# Homework Help: Derivatives and Slopes

1. Jan 30, 2014

### NoLimits

Hello,

For this question I managed to find an answer but I am not sure if what the question means is to plug in the x-value and find the slope, or first find the derivative of the function, and THEN solve for the slope using f'(x)=10x+5h-2 (what I got for the derivative of the function). If someone could help explain the question I would appreciate it.

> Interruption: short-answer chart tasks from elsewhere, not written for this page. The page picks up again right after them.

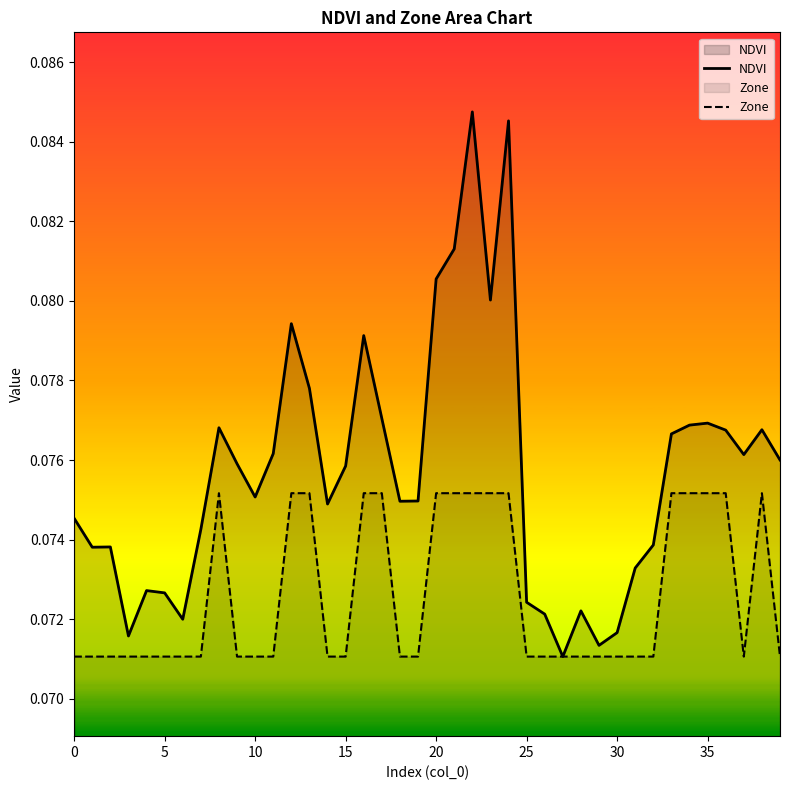

Is the value of Zone at 24 greater than the value of NDVI at 17?

No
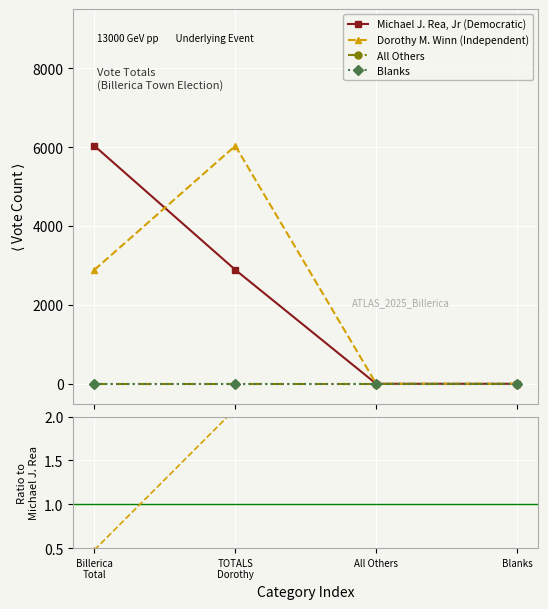

Is this an area chart (filled region under the line)?

No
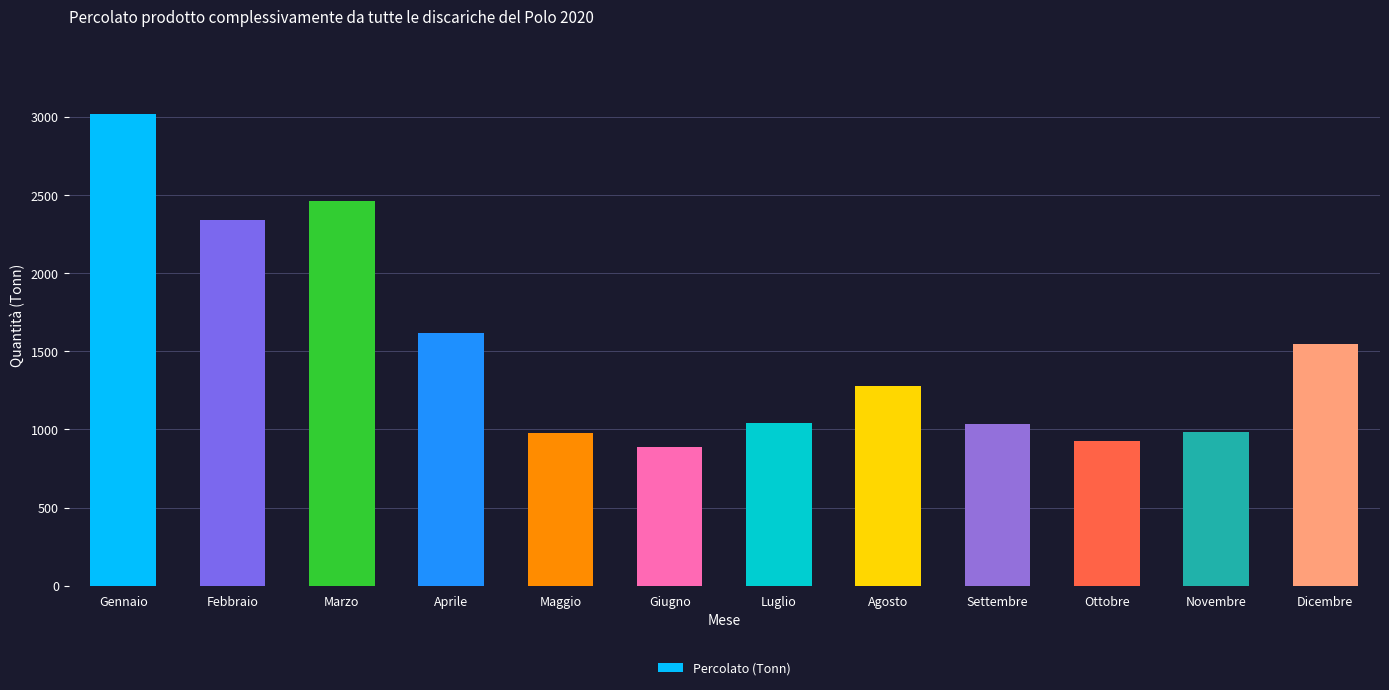

Which label corresponds to the largest value in the chart?

Gennaio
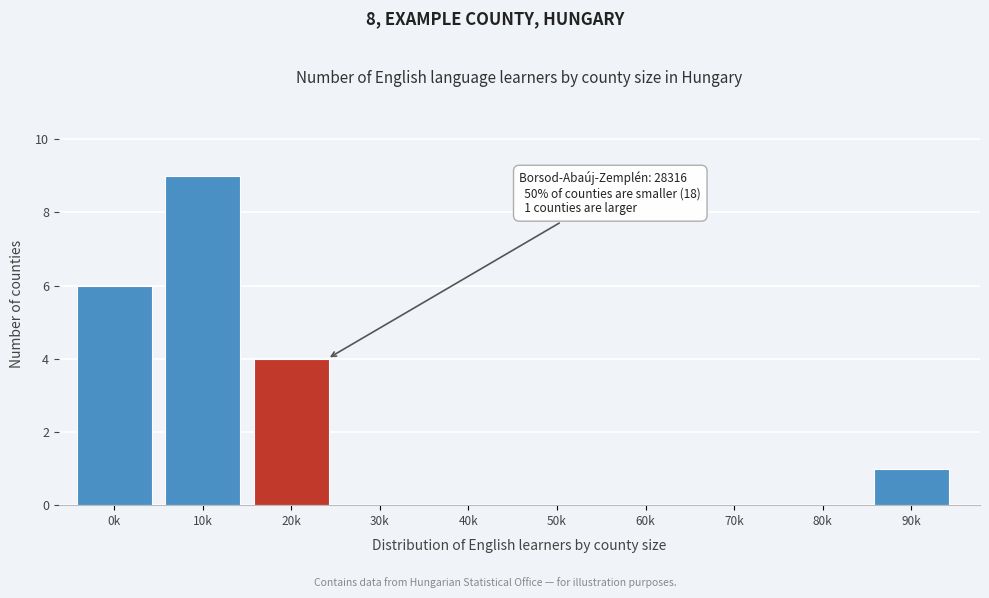

Reading left to right, what are all the values shown in this chart?

0k=6	10k=9	20k=4	30k=0	40k=0	50k=0	60k=0	70k=0	80k=0	90k=1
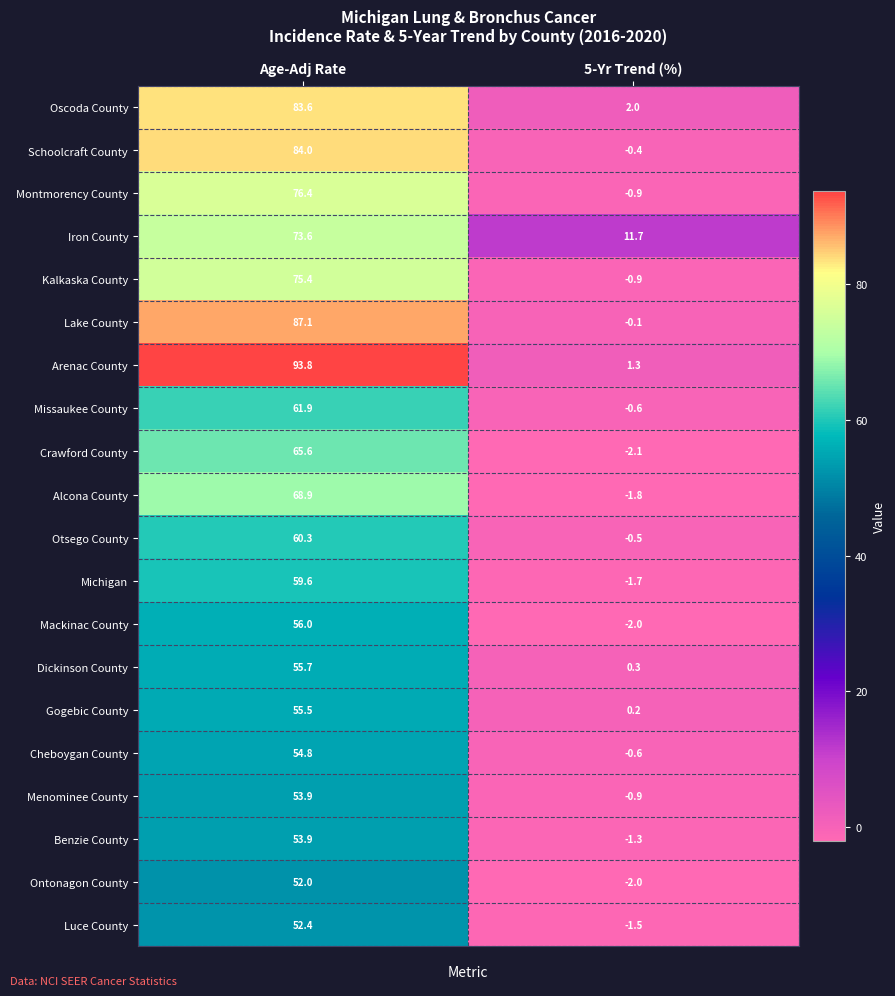

Which category has the highest value in the Mackinac County series?

Age-Adj Rate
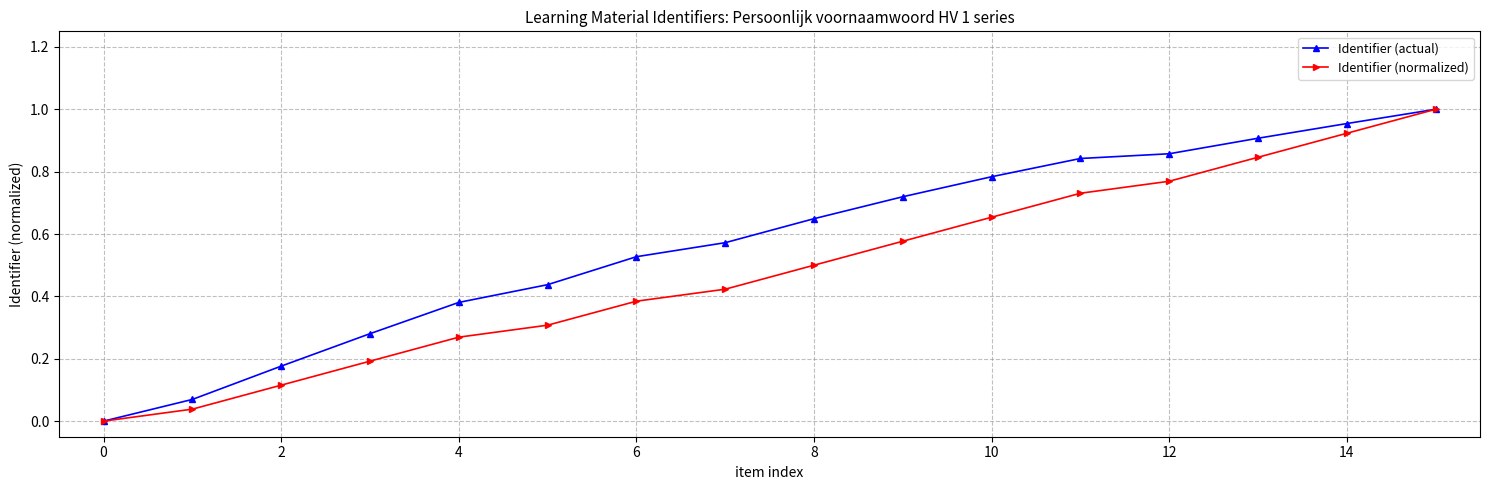

Which series has the largest total across all categories?

Identifier (actual)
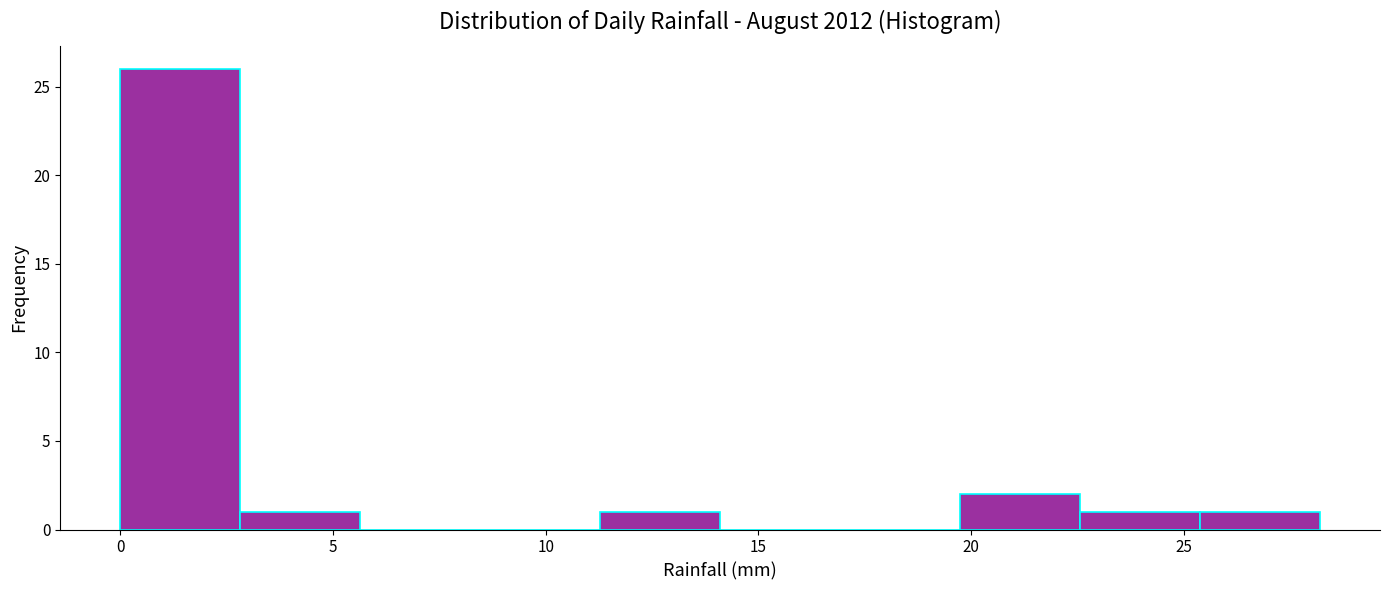

What is the height of the bar covering 0.0 to 3.0 on the x-axis? Neither the bar edges nor the heights are printed on the chart, so give them approximately, as read against the axes.

26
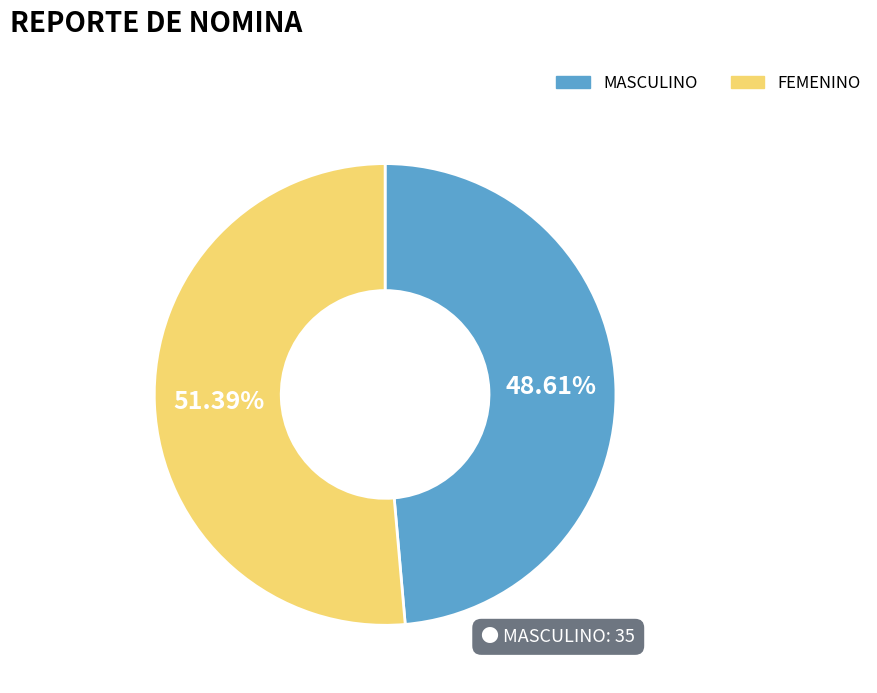

Between FEMENINO and MASCULINO, which is larger?

FEMENINO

1. The problem statement, all variables and given/known data
For each function, use the definition of the derivative at a point to find the slope of the tangent at the indicated point.

2. Relevant equations

For point (2, 17): $$f(x) = 5x^2-2x+1$$

3. The attempt at a solution
$$f'(x) = lim_h→0 \frac{f(x+h)-f(x)}{h}$$
$$= lim_h→0 \frac{[5(2+h)^2-2(2+h)+1]-[5(2)^2-2(2)+1]}{h}$$
$$= lim_h→0 \frac{[5(4+4h+h^2)-4-2h+1]-[20-3]}{h}$$
$$= lim_h→0 \frac{20+20h+5h^2-3-2h-20-3}{h}$$
$$= lim_h→0 (18+5h)$$
$$= 18 + 5(0)$$
$$= 18$$

2. Jan 30, 2014

### Staff: Mentor

So f(2) = 5(2)2 - 2(2) + 1 = 20 - 4 + 1 = 17
In the line above you aren't finding f'(x), which is implied by the line above it. What you are doing is finding f'(2). Your first equation should have been
$$f'(2) = lim_h→0 \frac{f(2+h)-f(2)}{h}$$
Aside from what I already said, this looks fine. What your answer means is that at the point (2, 17), the slope of the tangent line is 18.